What’s involved in becoming a Physiotherapy
Becoming a Physiotherapy professional is a long and arduous process, but with the right preparation and dedication, it can be an exciting and rewarding career. Here are five steps you can take to become a physiotherapy professional:
- Get your degree in physiotherapy.
- Start working as a physio assistant or physical therapist in an outpatient clinic or hospital setting.
- Take additional courses and exams to become a registered physiotherapist (RPT).
- Continue your education by earning a doctor of physiotherapy (DTP) degree or post-graduate diploma in physiotherapy (PGDip).
- Join the Canadian Physiotherapy Association (CPA) as a member and participate in its activities to further develop your skills and knowledge as a physiotherapy professional.
Read also: BSC Nursing Course, Subjects & Admission
How to Apply for a Physiotherapy Course
- Check if there is a course in your area
- Read the Physiotherapy Full Form blog article
- Contact the Physiotherapy School of your choice and ask about their course requirements
- Complete an application form
- Supply evidence of qualifications and experience
- Meet the academic requirements of the course you have chosen
- Attend an interview
- Pay tuition fees
Physiotherapy Career Paths
Therapist in a Hospital or Clinic: This is the most common route for physiotherapists, as they are often employed in hospitals and clinics. Physiotherapists work with patients to help them recover from illness or injury, and may also provide rehabilitation services.

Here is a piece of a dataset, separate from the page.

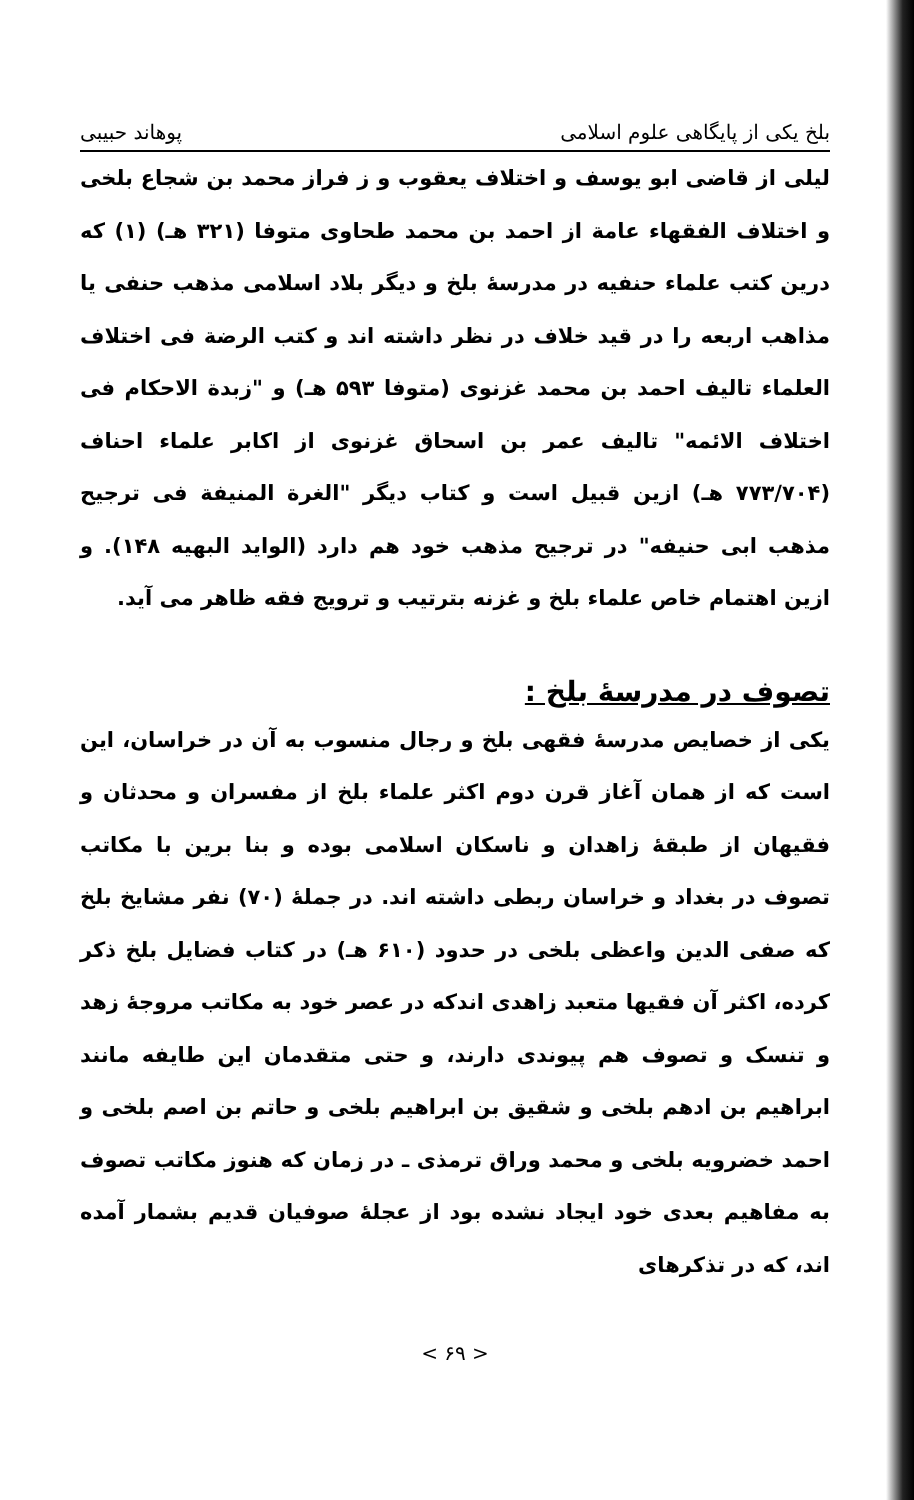بلخ یکی از پایگاهی علوم اسلامی پوهاند حبیبی
لیلی از قاضی ابو یوسف و اختلاف یعقوب و ز فراز محمد بن شجاع بلخی و اختلاف الفقهاء عامة از احمد بن محمد طحاوی متوفا (۳۲۱ هـ) (۱) که درین کتب علماء حنفیه در مدرسهٔ بلخ و دیگر بلاد اسلامی مذهب حنفی یا مذاهب اربعه را در قید خلاف در نظر داشته اند و کتب الرضة فی اختلاف العلماء تالیف احمد بن محمد غزنوی (متوفا ۵۹۳ هـ) و "زبدة الاحکام فی اختلاف الائمه" تالیف عمر بن اسحاق غزنوی از اکابر علماء احناف (۷۷۳/۷۰۴ هـ) ازین قبیل است و کتاب دیگر "الغرة المنیفة فی ترجیح مذهب ابی حنیفه" در ترجیح مذهب خود هم دارد (الواید البهیه ۱۴۸). و ازین اهتمام خاص علماء بلخ و غزنه بترتیب و ترویج فقه ظاهر می آید.
تصوف در مدرسهٔ بلخ :
یکی از خصایص مدرسهٔ فقهی بلخ و رجال منسوب به آن در خراسان، این است که از همان آغاز قرن دوم اکثر علماء بلخ از مفسران و محدثان و فقیهان از طبقهٔ زاهدان و ناسکان اسلامی بوده و بنا برین با مکاتب تصوف در بغداد و خراسان ربطی داشته اند. در جملهٔ (۷۰) نفر مشایخ بلخ که صفی الدین واعظی بلخی در حدود (۶۱۰ هـ) در کتاب فضایل بلخ ذکر کرده، اکثر آن فقیها متعبد زاهدی اندکه در عصر خود به مکاتب مروجهٔ زهد و تنسک و تصوف هم پیوندی دارند، و حتی متقدمان این طایفه مانند ابراهیم بن ادهم بلخی و شقیق بن ابراهیم بلخی و حاتم بن اصم بلخی و احمد خضرویه بلخی و محمد وراق ترمذی ـ در زمان که هنوز مکاتب تصوف به مفاهیم بعدی خود ایجاد نشده بود از عجلهٔ صوفیان قدیم بشمار آمده اند، که در تذکرهای
< ۶۹ >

Consultant: A small number of physiotherapists work as consultants, which means that they work with individual patients rather than in a team setting. They may offer services such as exercise therapy and manual therapy.
Teacher: A relatively new path for physiotherapy professionals is becoming teachers. This involves completing an accredited graduate degree in physiotherapy and then working as a teacher in an accredited school of physio.
Research Scientist: A relatively new path for physiotherapy professionals is becoming research scientists. This involves completing an accredited graduate degree in physiology or another relevant field and then working as a researcher at a university or laboratory.
Manager: A small number of physiotherapy professionals manage their businesses. This involves setting up their practice, managing staff, and developing the business themselves.
Other Interesting Contents
Frequently Asked Questions
Q: How does physiotherapy work?
A: Physiotherapists use a variety of techniques to help injured or damaged tissues in the body heal and restore function. They may use massage, stretching, mobilization, exercises, and other therapies to improve the circulation and flexibility in muscles and joints.
Q: Can I just go see a physiotherapist without an appointment?
A: No! To be treated by a qualified physiotherapist you will need an appointment. You can arrange an appointment through your doctor or your local physiotherapy association.
Q: Who needs physiotherapy?
A: Anyone can benefit from physiotherapy. Physiotherapy is particularly beneficial for people who have chronic pain or injuries that do not respond to other treatments. It can also be helpful for people who are trying to recover from an illness or injury.